_WHAT YOU WILL DO_:
A. Determine whether each of the following statements agrees with the page about the Peltmobile: (i) the post is dated September 26th, 2010; (ii) one comment claims the tires are worth less than the truck; (iii) one comment identifies the truck as a Ford. For each, answer yes or no and quote the words of the page that decide it.
B. Resume the page about the Peltmobile from the point at which it stops.

_SOURCE EXTRACT_:
--------------------------------

September 26th, 2010
The Peltmobile



This might be the most frightening thing that I have ever seen, not the truck, but knowing the boys from Deliverance learned how to drive and can bring their haunting “squeal like a pig” antics to a town near you.
Georgia
The Peltmobile,




154 Comments, Comment or Ping
PETA gives in to the power of WalMart.
September 26th, 2010
I bet these guys wouldn’t be to hard to spot in the store. Be afraid, be very afraid.
September 26th, 2010
i guess he needed some beer to go with dinner.
September 26th, 2010
Notice the type of truck ? FORD
Found
On
Road
Dead
which is where most of the pelts came from.
September 26th, 2010
I hope that’s a Cabbage Patch doll I see there.
September 26th, 2010
OMG! The Mutants from Wrong Turn and The Hills Have Eyes are loose!!!
September 26th, 2010
Hmmm…did you ever see the movie “Lost Boys”? Kinda reminds me of Grampa in that movie
September 26th, 2010
Wonder how many pelts were traded for the tires? They are worth more than the truck.
September 26th, 2010
Awh LOVE that old truck !!!! not sure about the deco or what they were drinkin’ when that idea formed. Still a nice old truck……
September 26th, 2010
For some odd reason, seeing this makes me think of the movie Deliverance. I’m just waiting to hear dueling banjos playing in the background.
September 26th, 2010
That’s actually the car that Lady Gaga took to the VMAs.
September 26th, 2010
Hey, I can imagine after awhile you star running out of ideas of things to do with animal skins. when you already have muskrat boxershorts, foxhide sportsbras, and a raccoonskin wedding dress.. i mean, really, whats the next logical step ? Kill shit and stick it to yer truck… duh !!

--------------------------------

_ENTRIES PROVIDED_:
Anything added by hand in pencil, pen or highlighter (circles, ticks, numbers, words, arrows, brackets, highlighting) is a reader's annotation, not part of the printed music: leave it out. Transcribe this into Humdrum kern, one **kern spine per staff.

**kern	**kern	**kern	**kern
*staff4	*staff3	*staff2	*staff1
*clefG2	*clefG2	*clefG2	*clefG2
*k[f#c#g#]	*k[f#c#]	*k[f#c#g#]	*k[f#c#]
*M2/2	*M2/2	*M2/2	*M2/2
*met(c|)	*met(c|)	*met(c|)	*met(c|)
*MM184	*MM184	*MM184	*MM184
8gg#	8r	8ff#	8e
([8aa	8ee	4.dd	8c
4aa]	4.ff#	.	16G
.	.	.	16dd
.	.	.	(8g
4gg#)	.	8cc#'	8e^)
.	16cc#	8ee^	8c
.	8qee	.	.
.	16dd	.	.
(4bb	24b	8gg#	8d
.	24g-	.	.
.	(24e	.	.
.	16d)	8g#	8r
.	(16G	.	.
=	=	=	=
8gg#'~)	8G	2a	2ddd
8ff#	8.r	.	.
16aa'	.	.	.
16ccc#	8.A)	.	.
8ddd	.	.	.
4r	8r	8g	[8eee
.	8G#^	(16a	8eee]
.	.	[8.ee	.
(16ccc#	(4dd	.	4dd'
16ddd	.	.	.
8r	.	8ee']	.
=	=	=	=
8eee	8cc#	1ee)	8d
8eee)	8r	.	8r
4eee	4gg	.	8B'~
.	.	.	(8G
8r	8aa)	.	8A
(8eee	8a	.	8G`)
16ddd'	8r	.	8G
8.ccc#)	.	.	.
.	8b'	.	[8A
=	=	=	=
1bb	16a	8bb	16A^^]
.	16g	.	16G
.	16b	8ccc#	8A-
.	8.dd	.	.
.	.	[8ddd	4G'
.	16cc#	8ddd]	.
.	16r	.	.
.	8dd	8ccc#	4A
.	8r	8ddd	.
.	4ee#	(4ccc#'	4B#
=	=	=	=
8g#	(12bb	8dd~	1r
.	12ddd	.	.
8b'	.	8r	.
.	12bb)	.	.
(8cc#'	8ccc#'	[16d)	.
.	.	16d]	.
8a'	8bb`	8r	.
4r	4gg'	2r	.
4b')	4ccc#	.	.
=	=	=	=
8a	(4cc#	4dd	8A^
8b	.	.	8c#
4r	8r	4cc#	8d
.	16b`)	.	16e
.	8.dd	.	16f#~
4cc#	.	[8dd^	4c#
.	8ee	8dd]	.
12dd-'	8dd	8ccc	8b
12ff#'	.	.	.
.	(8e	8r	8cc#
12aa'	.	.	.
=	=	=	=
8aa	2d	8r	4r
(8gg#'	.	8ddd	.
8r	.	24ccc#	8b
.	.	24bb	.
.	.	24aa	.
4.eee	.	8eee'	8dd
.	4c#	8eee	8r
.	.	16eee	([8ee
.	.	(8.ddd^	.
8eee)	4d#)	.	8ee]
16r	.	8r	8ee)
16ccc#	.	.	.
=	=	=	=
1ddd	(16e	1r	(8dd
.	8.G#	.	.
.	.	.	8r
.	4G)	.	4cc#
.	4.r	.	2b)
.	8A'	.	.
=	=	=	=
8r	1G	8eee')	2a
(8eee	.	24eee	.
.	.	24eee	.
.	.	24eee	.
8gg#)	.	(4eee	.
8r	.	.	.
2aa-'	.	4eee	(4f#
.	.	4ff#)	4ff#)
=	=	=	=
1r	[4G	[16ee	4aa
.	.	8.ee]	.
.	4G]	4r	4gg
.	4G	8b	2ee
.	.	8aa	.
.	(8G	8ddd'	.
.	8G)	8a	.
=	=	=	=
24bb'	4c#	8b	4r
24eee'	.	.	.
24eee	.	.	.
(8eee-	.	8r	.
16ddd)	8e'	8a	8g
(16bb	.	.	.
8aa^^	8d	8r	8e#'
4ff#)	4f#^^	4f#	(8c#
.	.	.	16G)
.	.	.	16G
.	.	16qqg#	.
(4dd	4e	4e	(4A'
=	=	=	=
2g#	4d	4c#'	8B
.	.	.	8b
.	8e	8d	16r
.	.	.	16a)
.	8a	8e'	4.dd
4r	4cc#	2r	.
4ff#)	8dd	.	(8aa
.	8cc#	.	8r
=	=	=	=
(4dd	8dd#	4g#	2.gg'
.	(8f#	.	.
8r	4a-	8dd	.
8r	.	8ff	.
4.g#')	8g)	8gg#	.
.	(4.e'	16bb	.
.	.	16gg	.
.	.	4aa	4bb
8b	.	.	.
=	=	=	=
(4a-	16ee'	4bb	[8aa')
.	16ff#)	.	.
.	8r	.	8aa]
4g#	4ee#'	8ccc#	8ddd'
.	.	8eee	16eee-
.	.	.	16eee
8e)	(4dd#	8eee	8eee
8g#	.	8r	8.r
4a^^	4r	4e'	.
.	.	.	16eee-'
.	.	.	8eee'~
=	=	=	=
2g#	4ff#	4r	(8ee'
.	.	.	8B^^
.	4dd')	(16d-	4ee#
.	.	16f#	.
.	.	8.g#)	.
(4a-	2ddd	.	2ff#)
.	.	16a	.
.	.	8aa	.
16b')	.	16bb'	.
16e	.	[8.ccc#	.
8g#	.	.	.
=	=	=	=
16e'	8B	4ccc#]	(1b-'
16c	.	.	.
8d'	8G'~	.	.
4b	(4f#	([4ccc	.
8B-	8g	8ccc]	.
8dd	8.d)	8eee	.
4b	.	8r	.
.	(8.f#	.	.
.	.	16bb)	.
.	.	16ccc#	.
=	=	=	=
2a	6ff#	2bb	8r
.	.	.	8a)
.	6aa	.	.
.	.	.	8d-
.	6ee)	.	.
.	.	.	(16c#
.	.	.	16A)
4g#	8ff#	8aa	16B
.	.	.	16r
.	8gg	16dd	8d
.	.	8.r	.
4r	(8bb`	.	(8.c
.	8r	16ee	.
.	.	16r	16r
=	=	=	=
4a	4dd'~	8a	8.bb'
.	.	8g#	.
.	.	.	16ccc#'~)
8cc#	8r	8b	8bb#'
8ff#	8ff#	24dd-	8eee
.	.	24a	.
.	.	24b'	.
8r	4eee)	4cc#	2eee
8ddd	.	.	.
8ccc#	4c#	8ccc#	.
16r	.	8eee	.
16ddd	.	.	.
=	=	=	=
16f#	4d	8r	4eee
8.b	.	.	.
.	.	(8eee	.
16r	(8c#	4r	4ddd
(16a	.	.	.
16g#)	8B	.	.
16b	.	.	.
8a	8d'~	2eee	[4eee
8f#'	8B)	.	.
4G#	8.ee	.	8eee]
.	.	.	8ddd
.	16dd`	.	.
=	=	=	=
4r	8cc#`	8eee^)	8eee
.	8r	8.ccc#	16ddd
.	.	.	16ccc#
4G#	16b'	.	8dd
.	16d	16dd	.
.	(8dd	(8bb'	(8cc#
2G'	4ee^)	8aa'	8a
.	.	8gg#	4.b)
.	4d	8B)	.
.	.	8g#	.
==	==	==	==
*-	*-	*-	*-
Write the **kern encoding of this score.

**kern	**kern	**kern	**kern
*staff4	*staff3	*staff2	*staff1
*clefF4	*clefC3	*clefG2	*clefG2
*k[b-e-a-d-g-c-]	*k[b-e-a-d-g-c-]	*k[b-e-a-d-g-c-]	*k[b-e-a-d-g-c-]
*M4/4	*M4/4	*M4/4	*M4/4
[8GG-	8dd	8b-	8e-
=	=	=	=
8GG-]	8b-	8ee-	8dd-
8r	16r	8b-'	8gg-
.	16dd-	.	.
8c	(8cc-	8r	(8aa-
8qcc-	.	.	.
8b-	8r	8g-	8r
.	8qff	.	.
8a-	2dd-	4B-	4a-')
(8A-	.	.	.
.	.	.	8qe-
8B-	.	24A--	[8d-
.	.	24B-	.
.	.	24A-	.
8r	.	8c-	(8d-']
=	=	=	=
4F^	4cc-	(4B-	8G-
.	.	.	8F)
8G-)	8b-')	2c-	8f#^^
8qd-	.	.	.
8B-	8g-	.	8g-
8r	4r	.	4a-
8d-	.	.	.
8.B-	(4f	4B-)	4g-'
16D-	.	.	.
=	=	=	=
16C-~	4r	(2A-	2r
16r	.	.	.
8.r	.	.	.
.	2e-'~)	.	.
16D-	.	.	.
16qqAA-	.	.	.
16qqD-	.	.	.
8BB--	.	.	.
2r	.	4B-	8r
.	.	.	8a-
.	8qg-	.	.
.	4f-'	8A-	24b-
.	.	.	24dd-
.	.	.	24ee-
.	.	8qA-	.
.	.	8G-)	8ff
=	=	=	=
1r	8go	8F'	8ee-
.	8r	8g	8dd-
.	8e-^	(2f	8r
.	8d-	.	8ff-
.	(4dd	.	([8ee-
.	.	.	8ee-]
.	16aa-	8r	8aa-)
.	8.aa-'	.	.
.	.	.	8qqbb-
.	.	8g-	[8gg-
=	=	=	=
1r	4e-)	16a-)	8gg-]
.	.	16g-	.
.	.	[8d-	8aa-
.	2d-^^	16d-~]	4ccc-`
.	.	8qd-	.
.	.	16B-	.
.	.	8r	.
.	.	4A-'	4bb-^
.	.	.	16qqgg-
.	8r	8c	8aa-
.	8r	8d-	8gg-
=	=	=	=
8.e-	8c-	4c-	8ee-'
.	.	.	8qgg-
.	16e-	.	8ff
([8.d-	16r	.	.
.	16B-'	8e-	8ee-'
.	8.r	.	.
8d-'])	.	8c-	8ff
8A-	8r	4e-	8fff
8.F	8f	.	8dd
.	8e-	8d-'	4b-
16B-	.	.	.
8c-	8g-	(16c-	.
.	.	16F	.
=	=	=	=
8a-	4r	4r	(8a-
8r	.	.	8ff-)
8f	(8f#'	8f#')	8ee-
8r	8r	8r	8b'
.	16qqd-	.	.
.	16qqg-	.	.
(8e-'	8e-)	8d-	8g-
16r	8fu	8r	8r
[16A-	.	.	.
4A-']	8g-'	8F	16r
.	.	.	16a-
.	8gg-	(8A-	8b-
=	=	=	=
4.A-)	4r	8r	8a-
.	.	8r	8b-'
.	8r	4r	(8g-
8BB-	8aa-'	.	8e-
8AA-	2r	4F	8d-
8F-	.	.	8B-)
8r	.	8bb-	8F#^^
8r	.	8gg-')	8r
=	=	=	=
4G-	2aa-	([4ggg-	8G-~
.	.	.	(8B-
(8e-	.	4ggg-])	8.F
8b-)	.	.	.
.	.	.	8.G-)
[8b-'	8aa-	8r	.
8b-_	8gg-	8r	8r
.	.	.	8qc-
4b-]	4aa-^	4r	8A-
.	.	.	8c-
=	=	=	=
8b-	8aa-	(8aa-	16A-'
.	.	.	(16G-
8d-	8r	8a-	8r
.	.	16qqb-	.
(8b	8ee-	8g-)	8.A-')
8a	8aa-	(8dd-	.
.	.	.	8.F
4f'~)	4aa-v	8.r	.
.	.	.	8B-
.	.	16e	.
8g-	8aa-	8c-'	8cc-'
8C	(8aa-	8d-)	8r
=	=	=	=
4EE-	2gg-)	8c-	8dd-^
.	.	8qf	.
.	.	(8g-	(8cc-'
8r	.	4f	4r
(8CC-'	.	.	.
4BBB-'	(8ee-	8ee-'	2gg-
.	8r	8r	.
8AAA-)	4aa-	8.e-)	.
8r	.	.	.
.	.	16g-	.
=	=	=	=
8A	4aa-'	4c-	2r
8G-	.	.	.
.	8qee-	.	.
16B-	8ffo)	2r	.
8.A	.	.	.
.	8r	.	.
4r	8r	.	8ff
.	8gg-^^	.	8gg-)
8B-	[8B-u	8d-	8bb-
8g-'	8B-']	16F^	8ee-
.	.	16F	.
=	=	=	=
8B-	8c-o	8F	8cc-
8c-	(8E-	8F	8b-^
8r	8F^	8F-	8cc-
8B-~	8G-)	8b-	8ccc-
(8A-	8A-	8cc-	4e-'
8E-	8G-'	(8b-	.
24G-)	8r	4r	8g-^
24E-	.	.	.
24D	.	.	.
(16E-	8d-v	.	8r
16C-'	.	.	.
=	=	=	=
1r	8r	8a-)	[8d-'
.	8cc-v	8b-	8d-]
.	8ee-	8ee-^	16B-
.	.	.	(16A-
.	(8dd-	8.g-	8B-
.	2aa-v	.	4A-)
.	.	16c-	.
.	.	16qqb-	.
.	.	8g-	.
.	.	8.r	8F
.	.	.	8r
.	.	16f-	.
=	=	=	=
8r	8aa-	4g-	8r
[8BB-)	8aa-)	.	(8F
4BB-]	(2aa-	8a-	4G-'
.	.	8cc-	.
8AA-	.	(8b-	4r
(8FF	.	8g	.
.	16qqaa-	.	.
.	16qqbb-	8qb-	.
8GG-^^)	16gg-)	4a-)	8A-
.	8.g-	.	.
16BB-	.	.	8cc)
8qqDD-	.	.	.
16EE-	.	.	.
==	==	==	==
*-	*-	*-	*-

--------------------------------

_ANSWERS BY ITEM NUMBER_:
A.
(i) Yes: "September 26th, 2010"
(ii) No: "They are worth more than the truck."
(iii) Yes: "Notice the type of truck ? FORD"

B.
September 26th, 2010
Native New Yorker……..
September 26th, 2010
If any of you have read “The Under neath,” there is a character called “Gar Face.” This is exactly how I imagined his truck.
September 26th, 2010
I hope I never run out of gas, have to walk a fair bit to the closest house, and find this truck in the driveway!!!!!!!!!!!!! The hills have EYES!!!!!!!!!!!
September 26th, 2010
I can hear the banjo playing in the background
September 26th, 2010
nice ride
September 26th, 2010
My 5 year pointed at those pictures and said “That’s sad!”
September 26th, 2010
I find it mildly amusing how he got the vulture feet to flip everyone off from his tail gate….
September 26th, 2010
It Votes………..Be Scared!!!
September 26th, 2010
I so want one!
Did you notice the crockodile with horns and a rattler in its mouth? Classic!
September 26th, 2010
I can only imagine what his trailor looks like.
September 26th, 2010
signguy why would that be anative new yorker… ???????
September 26th, 2010
Georgia Limo……….
September 26th, 2010
……and could you give us a description of the getaway car?
September 26th, 2010
How many animals did he hit on the way to Wal-mart? Goddamnit.
September 26th, 2010
EWWW! Seriously disturbing!
September 26th, 2010
Is this Christine’s redneck cousin?
September 26th, 2010
I saw this truck on the movie “Wrong Turn”!!!
September 26th, 2010
Hoooo-weeee! An’ I kin open this here beer wif my toof!
September 26th, 2010
look at the first picture , in the back… It’s Jay Leno !!!!!!!!!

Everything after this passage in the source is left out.